We find that specific keywords utterance frequency analysis for different roles helps to understand the change in role-based conversation patterns with time. This is because the more utterances we have in a specific phase-related keyword, the more is its usage in that context and hence, more importance. The convergence patterns help us to understand how specific conversations were discussed by all roles or specific roles hence signaling an increase in the shared knowledge space (i.e., a proxy for the quality of collaboration). Combined with the social space analysis (shown as role-role interaction network graph), the holistic overview of how the conversations evolved can be obtained. This helped us to quantify the collaboration quality. So, we do not categorize whether higher or lower convergence is good or bad. We just show an approach to quantify collaboration and categorizing is up to the context of collaboration. For instance, in our study, if there is higher convergence for on-topic conversations then it is good for the quality of collaboration but higher convergence for off-topic conversations is bad for collaboration quality. As we do not define fixed objectives before collaboration and do not conduct a lab-based study, so it is quite open to interpretation.

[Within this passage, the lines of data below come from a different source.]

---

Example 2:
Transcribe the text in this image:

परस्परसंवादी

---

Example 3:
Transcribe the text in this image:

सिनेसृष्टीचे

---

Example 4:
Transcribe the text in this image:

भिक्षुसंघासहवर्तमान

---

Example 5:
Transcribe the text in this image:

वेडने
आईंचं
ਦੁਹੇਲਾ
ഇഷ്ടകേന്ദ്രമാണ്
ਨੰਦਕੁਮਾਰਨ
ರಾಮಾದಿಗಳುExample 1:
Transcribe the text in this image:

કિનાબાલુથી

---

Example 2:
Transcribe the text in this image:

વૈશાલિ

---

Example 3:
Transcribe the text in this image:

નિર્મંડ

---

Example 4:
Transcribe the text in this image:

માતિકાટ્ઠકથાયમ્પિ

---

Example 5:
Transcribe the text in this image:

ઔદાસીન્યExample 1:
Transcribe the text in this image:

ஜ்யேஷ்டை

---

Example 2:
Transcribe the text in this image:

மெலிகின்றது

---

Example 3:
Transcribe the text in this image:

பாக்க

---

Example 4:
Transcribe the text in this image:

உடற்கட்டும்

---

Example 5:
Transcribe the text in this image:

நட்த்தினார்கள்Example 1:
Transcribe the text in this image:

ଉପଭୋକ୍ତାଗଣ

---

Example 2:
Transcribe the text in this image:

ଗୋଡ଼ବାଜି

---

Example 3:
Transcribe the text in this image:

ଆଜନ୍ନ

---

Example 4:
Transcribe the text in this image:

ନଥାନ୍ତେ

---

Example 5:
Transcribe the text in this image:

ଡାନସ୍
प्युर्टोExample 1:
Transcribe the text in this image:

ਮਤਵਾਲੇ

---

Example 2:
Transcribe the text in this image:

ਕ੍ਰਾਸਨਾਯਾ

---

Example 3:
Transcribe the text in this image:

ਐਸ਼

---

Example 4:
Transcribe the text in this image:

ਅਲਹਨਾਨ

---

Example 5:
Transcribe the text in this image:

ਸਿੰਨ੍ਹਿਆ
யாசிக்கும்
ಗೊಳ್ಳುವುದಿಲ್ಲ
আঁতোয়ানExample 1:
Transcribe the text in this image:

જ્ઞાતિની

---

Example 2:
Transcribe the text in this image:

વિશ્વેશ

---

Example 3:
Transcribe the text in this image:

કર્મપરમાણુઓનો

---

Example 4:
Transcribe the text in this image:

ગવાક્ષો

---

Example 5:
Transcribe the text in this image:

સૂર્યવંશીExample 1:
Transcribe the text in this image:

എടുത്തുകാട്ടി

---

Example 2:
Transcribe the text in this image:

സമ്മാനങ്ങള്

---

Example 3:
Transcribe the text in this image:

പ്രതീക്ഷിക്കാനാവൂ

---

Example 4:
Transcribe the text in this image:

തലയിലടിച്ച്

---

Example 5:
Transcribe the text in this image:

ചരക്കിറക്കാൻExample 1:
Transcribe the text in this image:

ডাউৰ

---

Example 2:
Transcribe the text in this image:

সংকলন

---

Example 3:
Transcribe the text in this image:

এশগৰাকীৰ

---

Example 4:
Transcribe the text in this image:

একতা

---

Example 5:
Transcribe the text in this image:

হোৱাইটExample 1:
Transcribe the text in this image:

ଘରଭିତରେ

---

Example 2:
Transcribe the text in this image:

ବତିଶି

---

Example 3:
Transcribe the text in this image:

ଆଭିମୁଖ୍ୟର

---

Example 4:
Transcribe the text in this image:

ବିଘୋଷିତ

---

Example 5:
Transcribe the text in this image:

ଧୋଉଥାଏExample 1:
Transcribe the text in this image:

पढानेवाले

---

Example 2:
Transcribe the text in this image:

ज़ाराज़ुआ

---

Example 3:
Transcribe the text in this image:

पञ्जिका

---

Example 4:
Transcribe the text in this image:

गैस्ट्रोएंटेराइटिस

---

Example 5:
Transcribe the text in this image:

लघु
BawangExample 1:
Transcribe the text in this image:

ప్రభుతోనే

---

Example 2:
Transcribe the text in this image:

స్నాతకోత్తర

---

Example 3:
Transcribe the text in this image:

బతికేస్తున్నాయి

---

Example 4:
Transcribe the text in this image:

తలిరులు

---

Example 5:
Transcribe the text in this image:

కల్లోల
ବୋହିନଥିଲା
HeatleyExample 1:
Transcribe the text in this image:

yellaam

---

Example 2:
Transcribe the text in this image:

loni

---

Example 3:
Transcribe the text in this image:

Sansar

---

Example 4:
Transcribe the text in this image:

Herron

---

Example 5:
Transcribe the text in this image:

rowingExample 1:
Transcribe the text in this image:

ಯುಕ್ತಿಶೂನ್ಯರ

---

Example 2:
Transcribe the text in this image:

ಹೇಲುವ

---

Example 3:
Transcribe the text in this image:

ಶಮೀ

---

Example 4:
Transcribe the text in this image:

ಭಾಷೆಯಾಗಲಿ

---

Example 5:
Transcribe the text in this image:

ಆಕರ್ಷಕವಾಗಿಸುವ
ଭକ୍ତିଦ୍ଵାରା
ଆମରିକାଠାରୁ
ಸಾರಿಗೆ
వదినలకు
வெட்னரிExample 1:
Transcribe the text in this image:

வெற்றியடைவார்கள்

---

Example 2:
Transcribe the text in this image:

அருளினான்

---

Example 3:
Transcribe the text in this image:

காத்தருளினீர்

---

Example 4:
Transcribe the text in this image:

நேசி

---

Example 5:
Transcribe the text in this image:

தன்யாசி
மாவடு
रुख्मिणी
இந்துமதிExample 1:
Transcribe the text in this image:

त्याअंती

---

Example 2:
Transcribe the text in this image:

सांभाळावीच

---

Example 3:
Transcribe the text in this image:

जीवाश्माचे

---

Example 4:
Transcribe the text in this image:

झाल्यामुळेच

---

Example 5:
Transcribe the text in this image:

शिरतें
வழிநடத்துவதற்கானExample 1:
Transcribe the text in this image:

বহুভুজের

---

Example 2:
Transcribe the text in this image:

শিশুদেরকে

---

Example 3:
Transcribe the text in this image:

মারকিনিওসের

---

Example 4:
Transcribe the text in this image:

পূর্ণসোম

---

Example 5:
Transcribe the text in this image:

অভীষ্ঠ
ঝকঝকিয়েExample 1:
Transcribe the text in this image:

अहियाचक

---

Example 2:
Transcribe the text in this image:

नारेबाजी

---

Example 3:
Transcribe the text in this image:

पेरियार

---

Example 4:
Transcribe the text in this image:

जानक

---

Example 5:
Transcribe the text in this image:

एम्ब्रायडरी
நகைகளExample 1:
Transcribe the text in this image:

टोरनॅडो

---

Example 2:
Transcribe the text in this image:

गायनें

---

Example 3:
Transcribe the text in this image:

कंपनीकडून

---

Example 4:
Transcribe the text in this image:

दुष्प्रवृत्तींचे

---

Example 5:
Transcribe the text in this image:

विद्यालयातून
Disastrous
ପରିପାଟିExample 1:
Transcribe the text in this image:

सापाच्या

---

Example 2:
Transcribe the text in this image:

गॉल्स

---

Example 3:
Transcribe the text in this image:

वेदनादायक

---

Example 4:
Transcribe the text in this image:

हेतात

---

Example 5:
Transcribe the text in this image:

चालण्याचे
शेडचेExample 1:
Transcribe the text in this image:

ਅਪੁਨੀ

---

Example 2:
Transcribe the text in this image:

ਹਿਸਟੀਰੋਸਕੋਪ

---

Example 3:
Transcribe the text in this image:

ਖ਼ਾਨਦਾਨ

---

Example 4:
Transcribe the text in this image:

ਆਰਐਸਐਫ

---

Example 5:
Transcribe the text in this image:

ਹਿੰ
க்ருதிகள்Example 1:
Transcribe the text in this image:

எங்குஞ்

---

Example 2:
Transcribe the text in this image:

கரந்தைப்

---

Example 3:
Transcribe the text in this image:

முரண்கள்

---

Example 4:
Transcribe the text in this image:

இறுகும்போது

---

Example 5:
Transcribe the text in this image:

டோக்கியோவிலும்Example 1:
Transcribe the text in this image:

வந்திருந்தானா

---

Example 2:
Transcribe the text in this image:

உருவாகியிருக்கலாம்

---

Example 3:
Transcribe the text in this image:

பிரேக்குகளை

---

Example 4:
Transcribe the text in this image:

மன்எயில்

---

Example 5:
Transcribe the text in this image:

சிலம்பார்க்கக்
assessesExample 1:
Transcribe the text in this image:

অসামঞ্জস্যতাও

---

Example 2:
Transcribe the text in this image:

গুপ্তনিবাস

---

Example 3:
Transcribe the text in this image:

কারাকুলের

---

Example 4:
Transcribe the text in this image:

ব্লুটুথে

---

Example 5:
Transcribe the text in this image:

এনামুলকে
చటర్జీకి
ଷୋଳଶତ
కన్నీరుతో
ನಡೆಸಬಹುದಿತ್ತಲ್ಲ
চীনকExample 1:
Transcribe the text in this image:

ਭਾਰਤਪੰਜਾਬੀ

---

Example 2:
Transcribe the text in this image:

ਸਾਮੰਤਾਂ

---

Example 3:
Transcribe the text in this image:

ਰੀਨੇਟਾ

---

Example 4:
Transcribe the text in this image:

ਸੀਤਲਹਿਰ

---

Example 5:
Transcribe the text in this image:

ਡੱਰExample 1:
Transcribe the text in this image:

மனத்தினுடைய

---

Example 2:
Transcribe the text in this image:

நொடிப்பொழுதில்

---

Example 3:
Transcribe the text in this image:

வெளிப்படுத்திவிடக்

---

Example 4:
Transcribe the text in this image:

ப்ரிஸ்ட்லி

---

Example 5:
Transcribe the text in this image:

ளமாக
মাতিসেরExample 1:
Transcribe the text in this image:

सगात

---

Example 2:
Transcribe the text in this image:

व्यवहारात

The combined social and epistemic space also helps to clear ambiguity in certain situations when a specific indicator does not give a clear indication about the quality of collaboration. For instance, higher turn-taking signals an increase in collaboration quality only when it is happening on task-related discussion and not on clearing confusion and clarifying about the collaborative task (Kim et al., 2015). This is clear from the epistemic space or in other words the content of the conversation. So, there is a need to do a focus shift to the epistemic space from the social space and both need to be seen side by side to get a holistic overview of who spoke “what” and “how” with whom. Audio in this sense provides a richer picture of collaboration quality in an unobtrusive manner. With the rise of privacy and ethical concerns, anonymized audio data can be considered a good unobtrusive measure to detect collaboration quality.

Besides, there needs to be a stakeholder participatory design where their design considerations are taken into account when designing the dashboards to increase its adoption and usage. This is essential when visualizations need to be conveyed as a story on the dashboard and data storytelling can change the narrative of collaboration quality interpretation.

To conclude, our contribution is threefold: (1) to give an overview of the unobtrusive measures of collaboration where we define the quality of collaboration, (2) to build an automatic collaboration analytics setup using the audio data, and (3) to analyze and visualize the collaboration indicators from group audio data to move toward detecting CC quality.